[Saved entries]

□ □ □ □

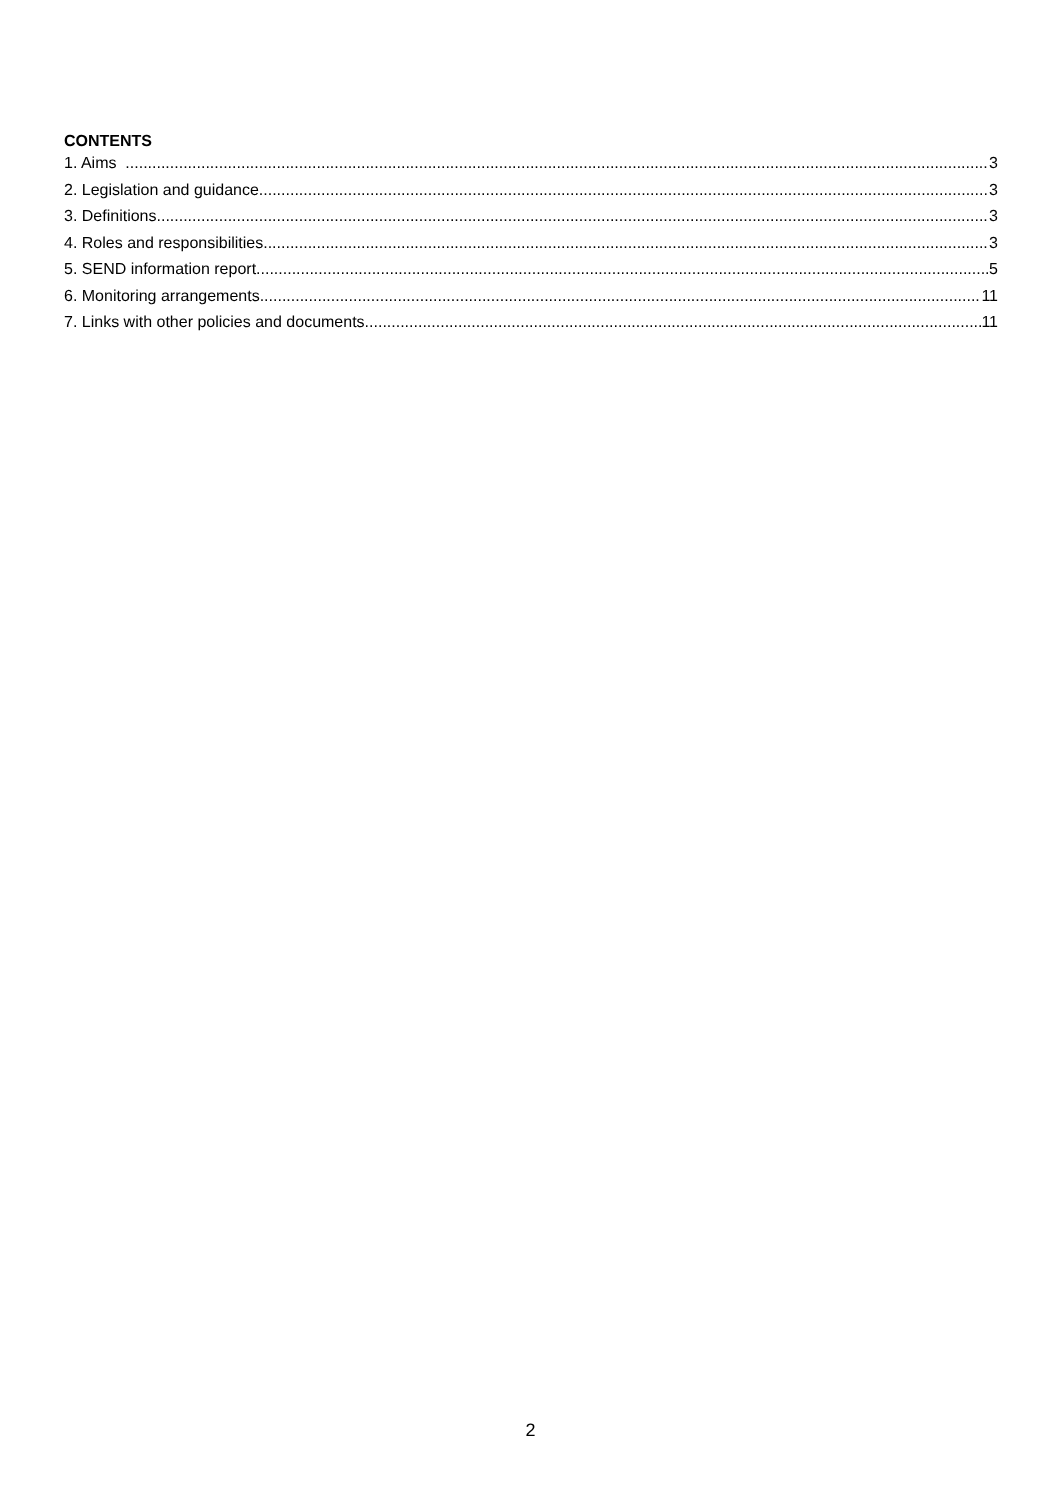CONTENTS
1. Aims 3
2. Legislation and guidance 3
3. Definitions 3
4. Roles and responsibilities 3
5. SEND information report 5
6. Monitoring arrangements 11
7. Links with other policies and documents 11
2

□ □ □ □

● **Exercise details**:
Print, word for word, every entry shown above; the pictures stay out.

● **Output for this exercise**:
CONTENTS
1. Aims 3
2. Legislation and guidance 3
3. Definitions 3
4. Roles and responsibilities 3
5. SEND information report 5
6. Monitoring arrangements 11
7. Links with other policies and documents 11
2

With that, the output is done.